Она открыла и закрыла рот, затем с трудом сглотнула. Ее шок казался натуральным. Может быть, она действительно слышит об этом впервые? Хотя и без амнезии люди часто не помнят, что заставило их потерять сознание.
Сет налил стакан воды и протянул его Эйприл. Не говоря ни слова, она залпом выпила воду. Потом посмотрела на него, ее глаза блестели от слез.
— Вы потеряли брата. Мне так жаль.
— Спасибо, — хрипло произнес он и отвернулся.
Спустя несколько долгих секунд он услышал шорох покрывала, оглянулся и увидел, как Эйприл приподнялась на кровати.
— Где находится отель «Маяк»? — спросила она.
Эйприл сменила тему, причем сделала это ради него. Сет мог не доверять ей, но он чувствовал, что она поступила так из сострадания. Он оценил это, однако бдительности не утратил.
Он откашлялся:
— В Квинспорте, на побережье Коннектикута.
— И мне хватило денег, чтобы купить там отель? Он должен стоить целое состояние.
— Вы не платили наличными. — Сет пытался понять, знала ли она об этом до аварии. — В договоре был предусмотрен обмен.
Миссис Ферчайлд изумленно уставилась на него:
— Что она отдала взамен?
— Студию звукозаписи, торговую марку, а также права на некоторые произведения. Все это ничего не стоит. Я уверен, что, хорошенько подумав, вы захотите получить свое имущество обратно.
Сет забрал у Эйприл документы, развернул их и положил вместе с ручкой на небольшой столик у ее кровати.
— Да, дорогая, — сказала мать с ободряющей улыбкой. — Подпиши бумаги. Ты любишь эту студию. Ты потратила шесть лет на ее создание, не говоря уже о том, что она расположена прямо под твоим домом. Я не знаю, как брат этого человека заставил тебя отказаться от дома и карьеры, но давай проясним все это прямо сейчас. — Она взяла ручку и протянула ее дочери.
— Но у меня должна была быть причина для такого обмена, — заметила Эйприл.
Мать похлопала ее по руке:
— Ты была истощена. Мы боялись, что ты перегорела. Может быть, ты просто хотела перемен и действовала опрометчиво. И… мы не знаем, как этот человек убедил тебя подписать такой договор.
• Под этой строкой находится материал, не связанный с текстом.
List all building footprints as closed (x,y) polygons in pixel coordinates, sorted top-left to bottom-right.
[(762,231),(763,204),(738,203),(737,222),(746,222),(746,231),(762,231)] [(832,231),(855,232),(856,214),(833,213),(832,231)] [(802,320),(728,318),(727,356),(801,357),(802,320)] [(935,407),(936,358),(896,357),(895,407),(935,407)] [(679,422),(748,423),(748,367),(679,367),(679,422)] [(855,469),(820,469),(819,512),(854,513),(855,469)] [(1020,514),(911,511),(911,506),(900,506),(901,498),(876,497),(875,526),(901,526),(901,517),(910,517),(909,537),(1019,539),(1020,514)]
Сет готов был поспорить на кругленькую сумму, что все было наоборот. Отель «Маяк» в сотни раз более ценен, чем бренд и студия. Он предполагал, что Эйприл спала с Джессе и использовала свое обаяние. Его брат всегда был падок на роскошных женщин и покупал для них автомобили и драгоценности.
Эйприл сложила бумаги и оттолкнула их, затем скрестила руки на груди:
— Я не могу подписать их. Мне очень жаль, мистер Кентрелл, но я ничего не знаю о вас и вашем отеле. И я не аннулирую договор, пока не вспомню, почему подписала его.
Сет с трудом подавил охватившее его разочарование. Ему нужен этот отель, и у него нет времени на игры. Сделку необходимо отменить, пока никто из членов совета директоров не узнал о ней.
— Я даю вам двадцать четыре часа на размышления, — бросил он, — а затем мы будем играть жестко.